Dear Carolyn: My husband and I were married in May and are preparing for our first Christmas together. We agreed that Thanksgiving would be with my family and Christmas with his.
The issue is my mother-in-law. She was very rude during the wedding — she barely spoke to me and gave no response when I said hello, and she chastised me at the next-day gathering. She later planned a summer family trip that my husband and I were expected to attend during the one week when I told her I wasn't available.
This is causing strain between my husband and me because they are very close. To me it's clear she doesn't like me and would rather I be out of the picture. My husband says we just haven't found a space to connect, and I should just let it go until we do. My own mother says to kill her with kindness.
I think we should address our issues before the Christmas visit, but I'm not sure it would do much good. How should I handle the upcoming holiday? — In-Law
Answer: I suspect "we" means you and your mother-in-law, but it needs to be you and your husband. That's the relationship that has to work.
And so, yes, you and your husband definitely should address your mother-in-law issues before you load a first Christmas together's worth of expectations on that rickety sleigh.
In particular, you need to recognize the importance of letting stuff go, and he needs to recognize the importance of backing you up.
Meaning, for you: A failure to say hello is too puny a bean to count, much less hold onto for months. You're married. This woman is your family now, and your husband loves her. You owe it to him, and by extension to yourself, to let minutiae go. "Guess she didn't hear me (shrug)." Whatever. You find a way.

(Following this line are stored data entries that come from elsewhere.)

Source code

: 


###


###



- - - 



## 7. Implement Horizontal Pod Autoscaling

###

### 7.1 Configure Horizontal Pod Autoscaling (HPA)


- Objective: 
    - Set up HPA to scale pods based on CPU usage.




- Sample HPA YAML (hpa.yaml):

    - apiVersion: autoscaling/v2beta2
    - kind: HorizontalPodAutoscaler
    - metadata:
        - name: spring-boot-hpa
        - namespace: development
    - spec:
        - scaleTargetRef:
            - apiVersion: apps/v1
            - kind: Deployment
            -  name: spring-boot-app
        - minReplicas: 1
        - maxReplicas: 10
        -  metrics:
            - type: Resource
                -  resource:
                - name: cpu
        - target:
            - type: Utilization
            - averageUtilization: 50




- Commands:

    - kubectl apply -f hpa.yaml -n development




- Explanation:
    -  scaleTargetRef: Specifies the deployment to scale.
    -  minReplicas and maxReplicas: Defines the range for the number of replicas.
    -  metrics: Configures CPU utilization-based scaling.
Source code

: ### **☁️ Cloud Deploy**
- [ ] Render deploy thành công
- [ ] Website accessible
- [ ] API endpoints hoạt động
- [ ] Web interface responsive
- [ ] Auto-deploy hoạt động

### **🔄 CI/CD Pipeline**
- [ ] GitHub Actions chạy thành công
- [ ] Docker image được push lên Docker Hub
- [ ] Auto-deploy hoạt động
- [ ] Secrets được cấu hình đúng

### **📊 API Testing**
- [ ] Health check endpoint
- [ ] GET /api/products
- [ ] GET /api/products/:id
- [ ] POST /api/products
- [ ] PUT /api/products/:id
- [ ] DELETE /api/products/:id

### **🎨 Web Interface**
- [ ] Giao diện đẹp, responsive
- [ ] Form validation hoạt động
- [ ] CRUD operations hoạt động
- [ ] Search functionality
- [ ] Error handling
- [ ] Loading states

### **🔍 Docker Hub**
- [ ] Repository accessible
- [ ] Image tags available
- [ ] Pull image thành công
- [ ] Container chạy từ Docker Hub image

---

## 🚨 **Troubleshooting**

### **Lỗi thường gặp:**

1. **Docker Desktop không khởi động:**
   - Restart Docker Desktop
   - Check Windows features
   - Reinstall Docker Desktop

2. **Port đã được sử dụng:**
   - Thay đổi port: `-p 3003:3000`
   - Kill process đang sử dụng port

Meaning, for him: Even though he didn't ask me (but you can share this with him): Siding with Mother on big stuff like squeezing you out of vacations (!) is a 2 + 2 for spousal alienation. Honoring those new vows is so basic. "Mom really said that to you? No wonder you're upset. I'll talk to her, if you'd like." And, "Mom, that week doesn't work for us, remember?" Talking like this, calmly, helps both of you sort misdeeds from misunderstandings. Plus, neither of these responses sells out Mom; both merely validate that spouses are unified, side by side.
That is, presumably, the whole point both of marriage in general and the Mom conversation in particular. Spouses honor each other, and from there take life as it comes. Even when he thinks you're the one at fault in a you-vs.-his-mother incident — since you eventually will be, it's inevitable — you have a right to expect him to treat you still as his top priority. It's that much more important, in fact, when you and he disagree.
And he has a right to expect you not to get petty. Whether his mother was legitimately to blame in 99.9 of 100 battles before a current one is immaterial.
If one or both of you won't budge in the other's favor, then you're serving yourselves, not the marriage. A marriage can survive this occasionally, but not when it's the rule.